No that's not what happened, you must have presumed we'd agreed a topic and strict boundaries to our discussion, we didn't.
No, you have ignored it and not rebutted it. You have no basis for disagreeing so you don't account for it and maintain your erroneous position.
That's dogma, blind belief on your part, not reasoned discourse, simply a sequence of repeated blanket rejections.
Your sources are Josephus (in translation) and the Gospels (in translation). You are claiming that the translator (who was he?) used certain words, not that the texts do. That you can't see that is, frankly, sad.

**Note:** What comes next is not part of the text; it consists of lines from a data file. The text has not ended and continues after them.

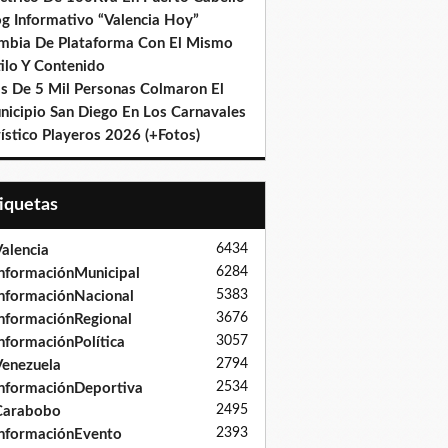
og Informativo “Valencia Hoy”
mbia De Plataforma Con El Mismo
ilo Y Contenido
s De 5 Mil Personas Colmaron El
nicipio San Diego En Los Carnavales
ístico Playeros 2026 (+Fotos)
tiquetas
6434
alencia
6284
nformaciónMunicipal
5383
nformaciónNacional
3676
nformaciónRegional
3057
nformaciónPolítica
2794
enezuela
2534
nformaciónDeportiva
2495
Carabobo
2393
nformaciónEvento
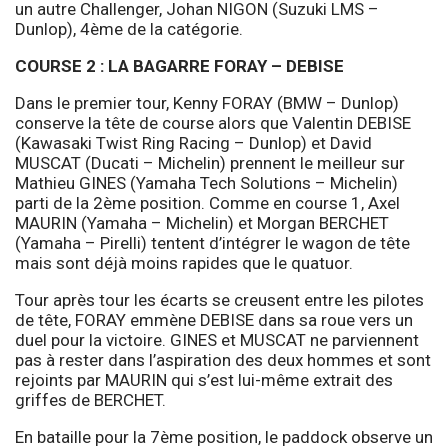
un autre Challenger, Johan NIGON (Suzuki LMS –
Dunlop), 4ème de la catégorie.
COURSE 2 : LA BAGARRE FORAY – DEBISE
Dans le premier tour, Kenny FORAY (BMW – Dunlop)
conserve la tête de course alors que Valentin DEBISE
(Kawasaki Twist Ring Racing – Dunlop) et David
MUSCAT (Ducati – Michelin) prennent le meilleur sur
Mathieu GINES (Yamaha Tech Solutions – Michelin)
parti de la 2ème position. Comme en course 1, Axel
MAURIN (Yamaha – Michelin) et Morgan BERCHET
(Yamaha – Pirelli) tentent d’intégrer le wagon de tête
mais sont déjà moins rapides que le quatuor.
Tour après tour les écarts se creusent entre les pilotes
de tête, FORAY emmène DEBISE dans sa roue vers un
duel pour la victoire. GINES et MUSCAT ne parviennent
pas à rester dans l’aspiration des deux hommes et sont
rejoints par MAURIN qui s’est lui-même extrait des
griffes de BERCHET.
En bataille pour la 7ème position, le paddock observe un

You are encouraged to access the source documents in their original languages and give me your "proper" translation. The piece I quoted is short, so really shouldn't take you very long.
Unless you can
demonstrate a problem in the translation why argue as if you
know there is one? Ah I know, because your modus operandi is to assert things without evidence.
No, I cited biblical verses. You must have had your blinders on so you chose not to see it.
Did you translate them yourself I wonder...
You said the term excludes all the other tribes. And which two Jews? Josephus, whose reputation as a self-serving traitor whose history is suspect and the anonymous gospel writer? Both in translation. I wish you could appreciate how truly funny and pathetic that is.
This is the check-mate of our discussion - the only way to support your claim Josephus is what you describe him to be, is to compare his accounts with
someone else's accounts, yes? This is preposterous, all you are doing now is more unsupported assertions "my sources are better than yours".
You keep wanting to hang your hat on a translation of Josephus. Why?
I'd have thought that was obvious; because it supports my argument about the meaning of "Jew", would you like me to quote Charles Dickens perhaps?
Actually I can and have shown that you are wrong and that you don't understand the language, or in fact how language works.
I do not claim to be a linguist, nor a scholar of Hebrew or ancient Greek, but that does not negate the arguments I've put forward. I'm not concerned about the efficacy of the translations, if you are then do as I suggested, translate them yourself and share with us your translation.
They are not historical terms. They are more recent coinages in English. You really aren't getting it.
Define for me please, what
you understand by the phrase "historical term"?
I ask for some sources, supporting evidence to justify your assertions and you produce - more assertions - yes I am getting it, you have no supporting information for your beliefs, dogmatics have no need of them.